The employer should not file Form I-9 with U.S. Immigrations and Customs Enforcement (ICE) or USCIS. Form I-9 must be kept by the employer either for three years after the date of hire or for one year after employment is terminated, whichever is later. The form must be available for inspection by the authorized U.S. Government officials (e.g., ICE, Department of Labor).

Click here for fillable Form I-9.

Please note the following changes to the Form I-9 process:

  • Form I-766 (Employment Authorization Document), although not listed on the 5/31/05 version of the Form I-9, is an acceptable List A document #10.
  • Form I-151 is no longer an acceptable List A document #5. However, Form I-551 remains an acceptable List A document #5.
  • The following documents have been removed from the list of acceptable identity and work authorization documents: Certificate of U.S. Citizenship (List A #2), Certificate of Naturalization (List A #3), Unexpired Reentry Permit (List A #8) and Unexpired Refugee Travel Document (List A #9).

Frequently Asked Questions

Do citizens and nationals of the U. S. need to prove to their employers that they are eligible to work?

Yes. While citizens and nationals of the U.S. are automatically eligible for employment, they too must present proof of employment eligibility and identity and complete an Employment Eligibility Verification form (Form I-9). Citizens of the U.S. include persons born in Puerto Rico, Guam, the U.S. Virgin Islands, and the Northern Mariana Islands. Nationals of the U.S. include persons born in American Samoa, including Swains Island.

Do I need to complete a Form I-9 for everyone who applies for a job with my company?
No. You need to complete Form I-9 only for people you actually hire. For purposes of the I-9 rules, a person is “hired” when he or she begins to work for you for wages or other compensation.

I understand that I must complete a Form I-9 for anyone I hire to perform labor or services in return for wages or other remuneration. What is “remuneration”?
Remuneration is anything of value given in exchange for labor or services rendered by an employee, including food and lodging.

Can I fire an employee who fails to produce the required document(s) within three (3) business days?
Yes. You can terminate an employee who fails to produce the required document(s), or a receipt for a replacement document(s) (in the case of lost, stolen or destroyed documents), within three (3) business days of the date employment begins. However, you must apply these practices uniformly to all employees. If an employee has presented a receipt for a replacement document(s), he or she must produce the actual document(s) within 90 days of the date employment begins.

What happens if I properly complete a Form I-9 and the ICE discovers that my employee is not actually authorized to work?
You cannot be charged with a verification violation; however, you cannot knowingly continue to employ this individual. You will have a good faith defense against the imposition of employer sanctions penalties for knowingly hiring an unauthorized alien unless the government can prove you had actual knowledge of the unauthorized status of the employee.
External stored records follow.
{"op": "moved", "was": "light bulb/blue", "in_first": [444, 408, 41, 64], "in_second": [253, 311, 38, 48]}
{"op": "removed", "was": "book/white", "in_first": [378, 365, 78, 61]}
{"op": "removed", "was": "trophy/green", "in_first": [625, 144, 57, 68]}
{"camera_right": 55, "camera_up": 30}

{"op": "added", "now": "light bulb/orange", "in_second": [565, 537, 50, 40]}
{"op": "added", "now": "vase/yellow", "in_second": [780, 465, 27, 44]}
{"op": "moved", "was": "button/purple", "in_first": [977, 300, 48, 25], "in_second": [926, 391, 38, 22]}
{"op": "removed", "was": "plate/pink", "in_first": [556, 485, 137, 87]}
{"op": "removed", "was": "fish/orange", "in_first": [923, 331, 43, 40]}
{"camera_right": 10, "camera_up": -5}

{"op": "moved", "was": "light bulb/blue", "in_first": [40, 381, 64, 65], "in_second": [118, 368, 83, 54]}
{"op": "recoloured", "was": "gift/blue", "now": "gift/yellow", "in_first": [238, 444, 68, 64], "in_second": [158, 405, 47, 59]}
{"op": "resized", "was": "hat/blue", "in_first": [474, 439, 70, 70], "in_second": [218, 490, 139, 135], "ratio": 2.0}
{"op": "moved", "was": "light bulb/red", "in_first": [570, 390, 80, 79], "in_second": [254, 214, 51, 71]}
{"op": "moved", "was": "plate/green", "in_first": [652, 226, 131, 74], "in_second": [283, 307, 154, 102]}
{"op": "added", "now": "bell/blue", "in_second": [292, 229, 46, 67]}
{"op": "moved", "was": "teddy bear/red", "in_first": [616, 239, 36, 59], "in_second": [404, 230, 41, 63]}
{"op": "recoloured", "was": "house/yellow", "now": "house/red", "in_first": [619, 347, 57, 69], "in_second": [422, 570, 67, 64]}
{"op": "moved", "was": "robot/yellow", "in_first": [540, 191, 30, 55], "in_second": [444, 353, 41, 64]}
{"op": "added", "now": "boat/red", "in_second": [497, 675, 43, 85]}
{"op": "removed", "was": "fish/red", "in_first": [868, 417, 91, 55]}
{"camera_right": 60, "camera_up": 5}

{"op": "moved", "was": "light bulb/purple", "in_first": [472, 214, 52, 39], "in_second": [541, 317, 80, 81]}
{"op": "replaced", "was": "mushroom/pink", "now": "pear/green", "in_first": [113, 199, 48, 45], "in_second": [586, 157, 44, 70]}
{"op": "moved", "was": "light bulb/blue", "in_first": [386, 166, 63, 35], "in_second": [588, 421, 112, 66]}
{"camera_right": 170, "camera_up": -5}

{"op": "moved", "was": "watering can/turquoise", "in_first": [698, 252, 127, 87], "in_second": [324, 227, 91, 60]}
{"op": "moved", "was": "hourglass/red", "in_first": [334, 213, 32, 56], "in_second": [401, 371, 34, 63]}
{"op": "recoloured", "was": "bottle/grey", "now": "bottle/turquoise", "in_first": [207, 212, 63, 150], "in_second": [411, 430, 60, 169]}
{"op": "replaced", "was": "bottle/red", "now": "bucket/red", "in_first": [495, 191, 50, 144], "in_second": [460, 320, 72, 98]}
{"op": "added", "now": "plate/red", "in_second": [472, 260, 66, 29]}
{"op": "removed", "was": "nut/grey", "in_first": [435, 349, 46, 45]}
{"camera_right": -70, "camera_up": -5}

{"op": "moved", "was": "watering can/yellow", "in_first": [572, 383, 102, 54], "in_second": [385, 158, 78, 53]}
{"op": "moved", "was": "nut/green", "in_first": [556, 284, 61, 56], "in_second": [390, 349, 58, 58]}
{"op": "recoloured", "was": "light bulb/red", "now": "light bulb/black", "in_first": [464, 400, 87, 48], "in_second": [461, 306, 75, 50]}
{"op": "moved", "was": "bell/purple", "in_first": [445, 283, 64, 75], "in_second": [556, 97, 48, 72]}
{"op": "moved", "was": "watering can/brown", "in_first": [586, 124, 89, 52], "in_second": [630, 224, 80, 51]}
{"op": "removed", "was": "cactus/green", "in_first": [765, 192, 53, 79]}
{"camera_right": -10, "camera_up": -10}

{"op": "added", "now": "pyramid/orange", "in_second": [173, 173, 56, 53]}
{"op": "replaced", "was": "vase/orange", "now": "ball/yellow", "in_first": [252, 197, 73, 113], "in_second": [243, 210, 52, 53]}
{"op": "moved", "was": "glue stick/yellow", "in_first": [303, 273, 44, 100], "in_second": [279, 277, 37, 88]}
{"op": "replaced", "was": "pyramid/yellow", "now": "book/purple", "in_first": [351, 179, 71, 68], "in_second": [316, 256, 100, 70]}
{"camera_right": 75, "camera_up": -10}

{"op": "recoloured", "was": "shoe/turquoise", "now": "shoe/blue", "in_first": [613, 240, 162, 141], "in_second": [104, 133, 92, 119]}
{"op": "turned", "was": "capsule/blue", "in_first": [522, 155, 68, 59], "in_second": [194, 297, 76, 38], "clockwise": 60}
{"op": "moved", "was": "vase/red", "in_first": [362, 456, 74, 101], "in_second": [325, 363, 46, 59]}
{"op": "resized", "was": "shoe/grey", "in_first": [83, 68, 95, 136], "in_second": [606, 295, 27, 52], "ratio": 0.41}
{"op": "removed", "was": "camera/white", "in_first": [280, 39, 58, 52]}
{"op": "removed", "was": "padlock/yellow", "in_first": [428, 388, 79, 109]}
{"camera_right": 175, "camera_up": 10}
What is my responsibility concerning the authenticity of document(s) presented to me?
You must examine the document(s) and, if they reasonably appear on their face to be genuine and to relate to the person presenting them, you must accept them. To do otherwise could be an unfair immigration-related employment practice. If a document does not reasonably appear on its face to be genuine and to relate to the person presenting it, you must not accept it. You may contact your local ICE office for assistance. To get the address and telephone number of the ICE office nearest you, please click the ICE district office directory.

May I accept a photocopy of a document presented by an employee?
No. Employees must present original documents. The only exception is an employee may present a certified copy of a birth certificate.